APS 2016 External Object Changes

APS customers who use Polybase and will be soon upgrading to APS 2016 from AU5 or prior should consider this change and take action prior to upgrading.

APS 2016 upgrades the underlying SQL instances to SQL 2016. Along with that comes Polybase that was added to SQL 2016. Polybase is a great feature to see added to SQL Server, but there are some fundamental changes that were made. In my previous blog post about Polybase for SQL Server, the external objects that you create are all at the database level. With the previous releases of Polyabse that were only in APS, the External Data Sources and External File Formats were instance level objects which means they are stored in the master database. This is easily identifiable in SSDT by browsing to the objects:

When you upgrade to APS 2016, the resources are not moved. This means the external data sources and file formats still exist in the master database for backwards compatibility. The reason is that these may be used by several external tables and/or referenced in stored procedures, SQL commands stored in SSIS packages, etc. There really is no good way to determine which database(s) should house these objects programmatically without risk of breaking any processes. Luckily, after you upgrade, the external tables still work just fine referencing the external data sources and file formats in master.

There is a problem, however. If you have any scripts that reference catalog views to query the definition of external tables, you need to join to the local sys.external_data_sources and sys.external_file_formats for newer objects but join to the system views in the master database for the pre-APS2016 objects. This is an inconsistency that is not desired. Currently, there is a bug in SQL Server Data Tools that returns an error when you try to script out a backwards compatible external table. This means that if you upgrade to APS2016, your external tables will work, but you can't script them with SSDT (right click>>view code)! This is due to the difference in catalog views. SSDT joins to the local sys.external_data_sources and sys.external_file_formats.

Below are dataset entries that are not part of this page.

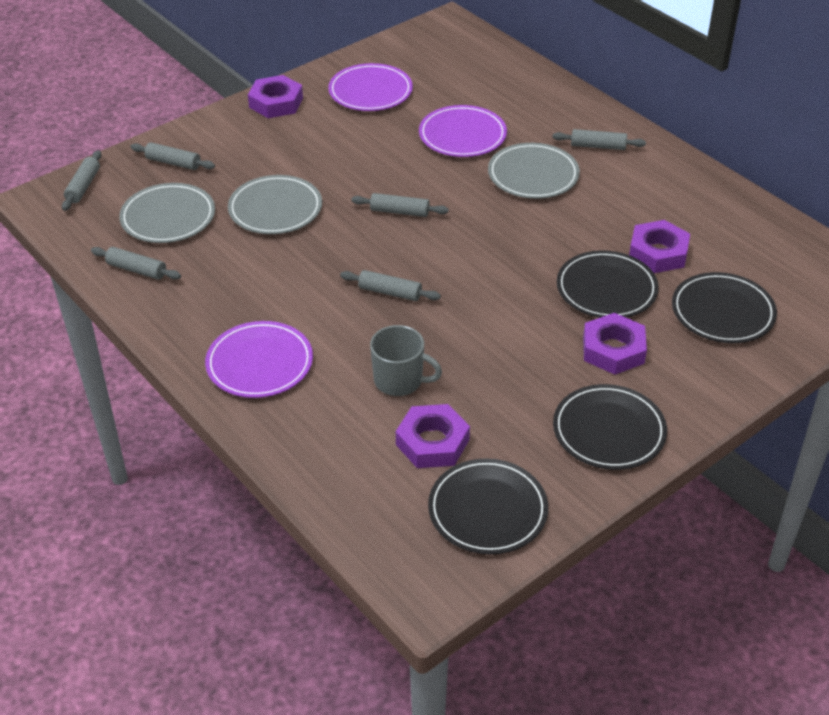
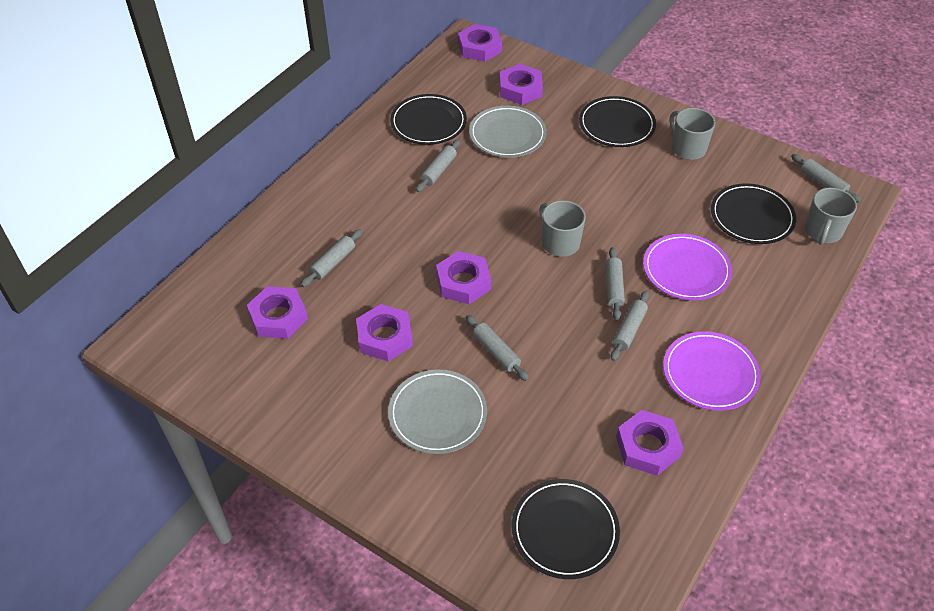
grey mug: 1 -> 3
grey plate: 3 -> 2
purple nut: 4 -> 6
purple plate: 3 -> 2

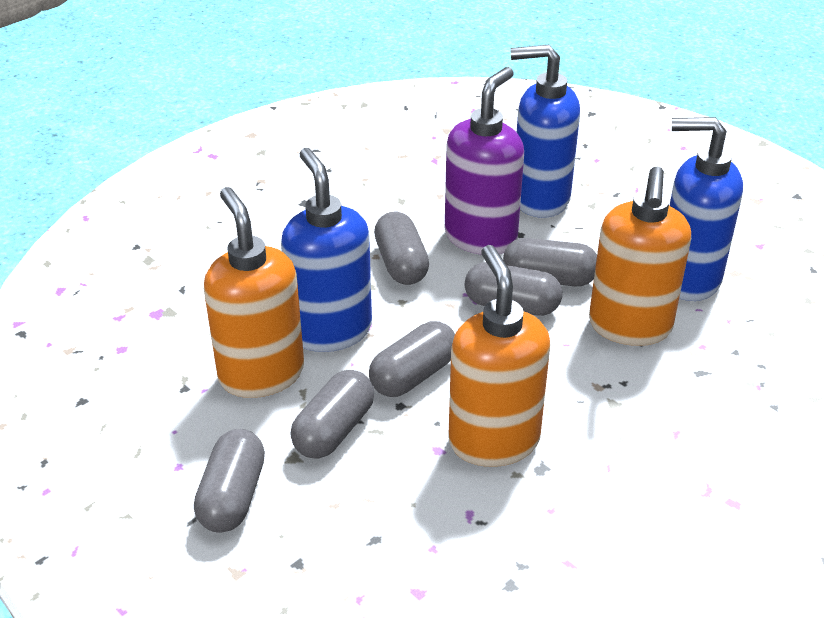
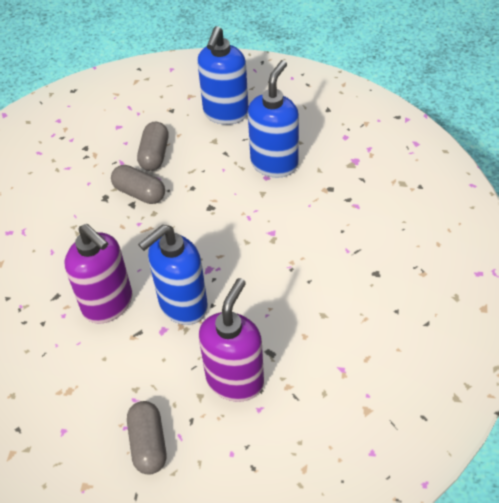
grey capsule: 6 -> 3
orange soap dispenser: 3 -> 0
purple soap dispenser: 1 -> 2

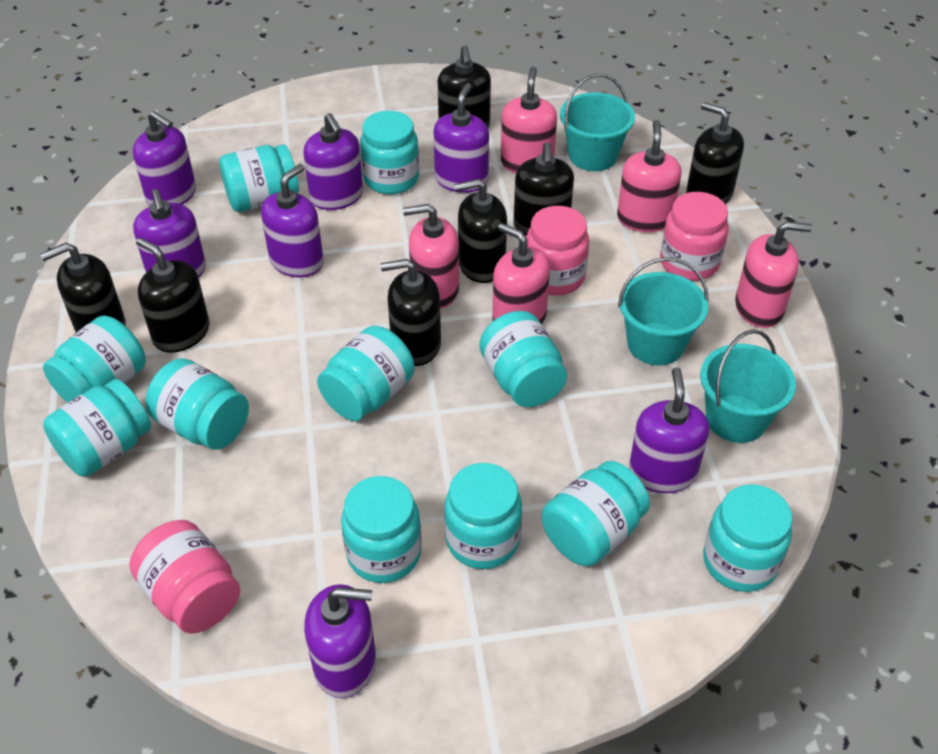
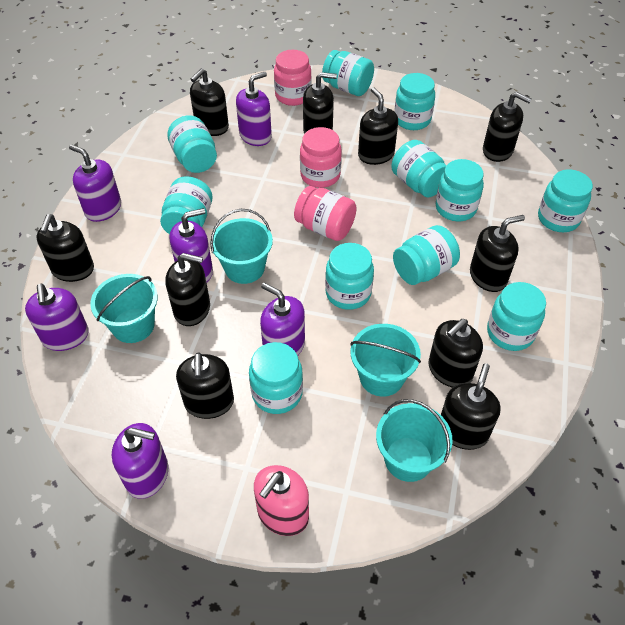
black soap dispenser: 7 -> 10
pink soap dispenser: 5 -> 1
purple soap dispenser: 7 -> 6
turquoise bucket: 3 -> 4

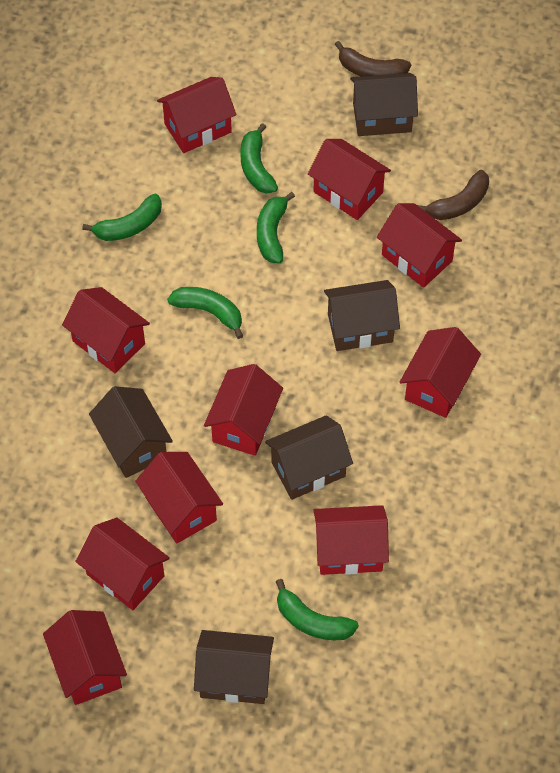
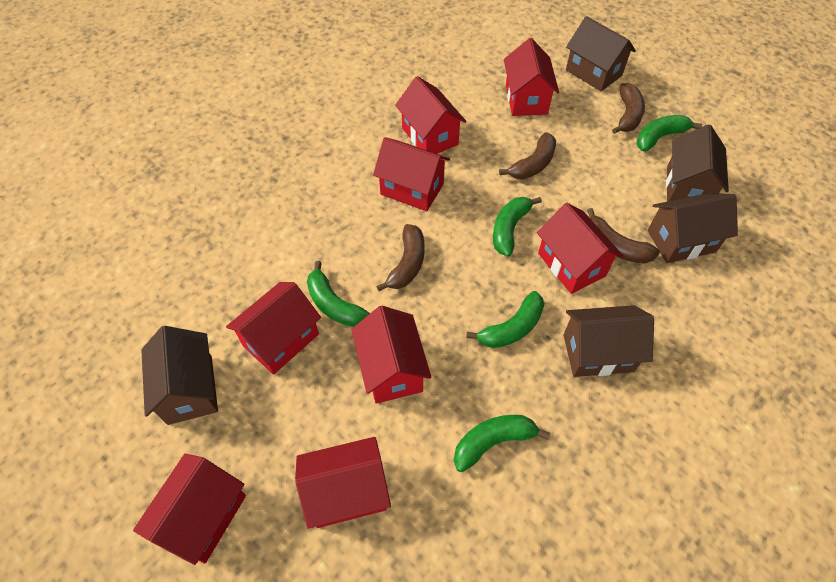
brown banana: 2 -> 4
red house: 10 -> 8

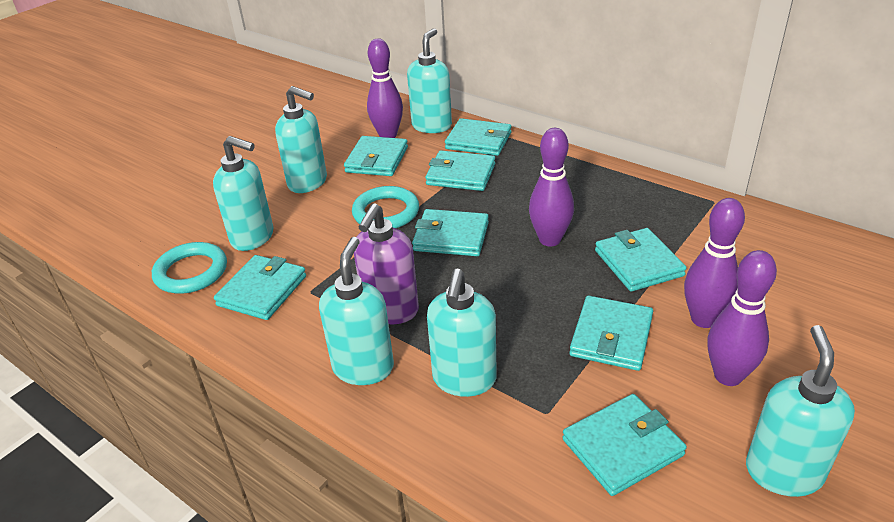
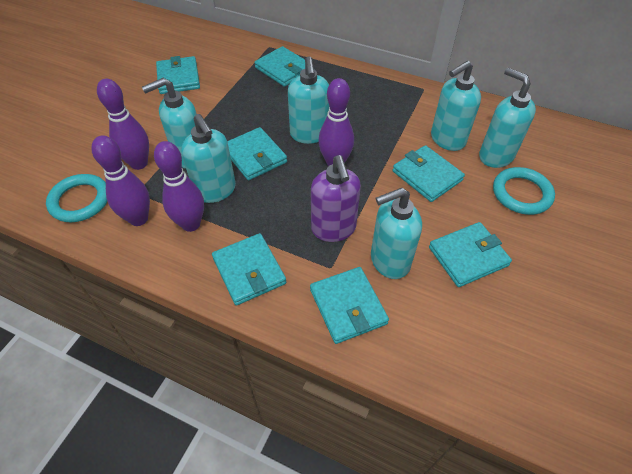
turquoise wallet: 8 -> 7

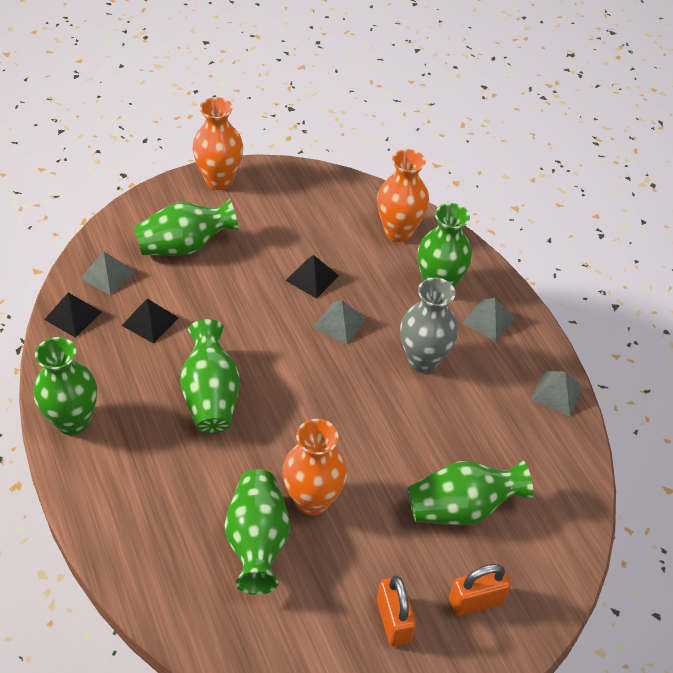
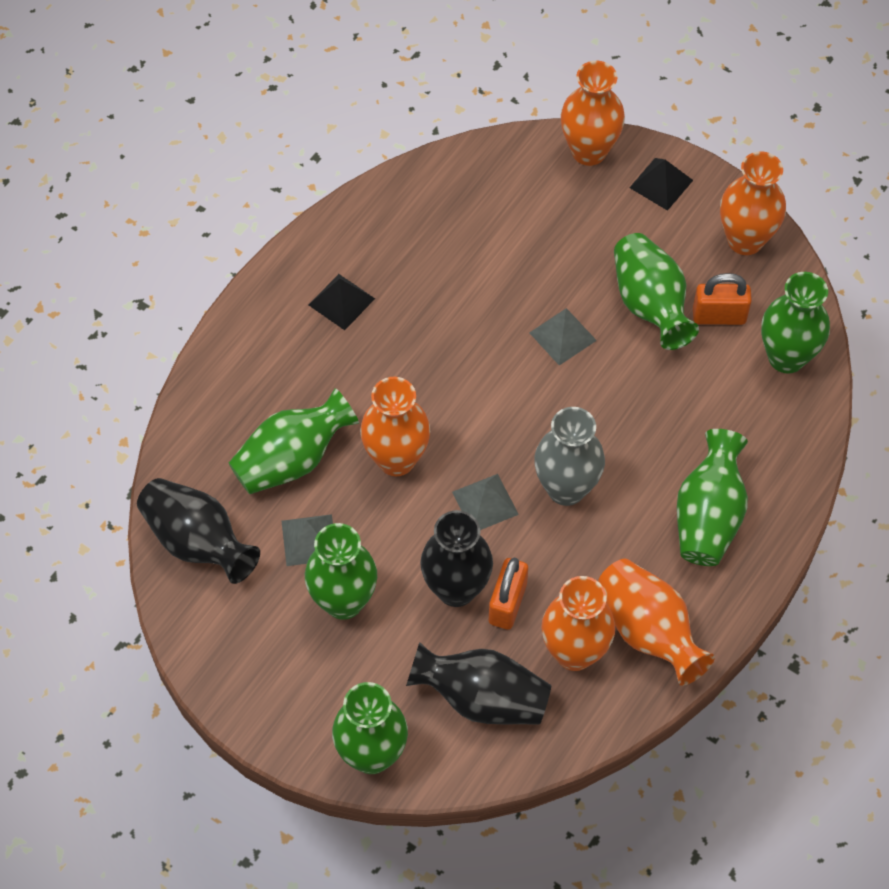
black pyramid: 3 -> 2
black vase: 0 -> 3
grey pyramid: 4 -> 3
orange vase: 3 -> 5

This query will show you metadata for external tables referencing local data sources and file fomats:

[sql]
SELECT
col.name AS column_name,
col.column_id,
typ.user_type_id AS column_type,
col.max_length,
col.precision,
col.scale,
col.collation_name,
col.is_nullable,
ext.location,
ds.name,
ff.name,
ext.reject_type,
ext.reject_sample_value,
ext.reject_value
FROM sys.all_columns col
JOIN sys.types typ ON typ.system_type_id = col.system_type_id
JOIN sys.external_tables ext ON ext.object_id = col.object_id
JOIN sys.external_data_sources ds ON ext.data_source_id = ds.data_source_id
JOIN sys.external_file_formats ff ON ext.file_format_id = ff.file_format_id
ORDER BY column_id;
[/sql]

This query will show you metadata for external tables referencing data sources and file fomats in master:

[sql]
SELECT
col.name AS column_name,
col.column_id,
typ.user_type_id AS column_type,
col.max_length,
col.precision,
col.scale,
col.collation_name,
col.is_nullable,
ext.location,
ds.name,
ff.name,
ext.reject_type,
ext.reject_sample_value,
ext.reject_value
FROM sys.all_columns col
JOIN sys.types typ ON typ.system_type_id = col.system_type_id
JOIN sys.external_tables ext ON ext.object_id = col.object_id
JOIN master.sys.external_data_sources ds ON ext.data_source_id = ds.data_source_id
JOIN master.sys.external_file_formats ff ON ext.file_format_id = ff.file_format_id
ORDER BY column_id;
[/sql]

CALL TO ACTION:

When planning your upgrade to APS2016, the best practice is to identify all your external data sources and file formats and to which database(s) they belong and then follow these steps:

  1. Before upgrading, script out all external objects (data sources, file formats, and external tables).
  2. Drop these objects during your outage window just before starting the upgrade to APS2016
  3. After the upgrade, recreate all the objects in the appropriate database. Note that it is possible that some external objects may be in multiple databases.

Following this best practice will align with SQL Server Polybase as well as prevent you from hitting the SSDT bug.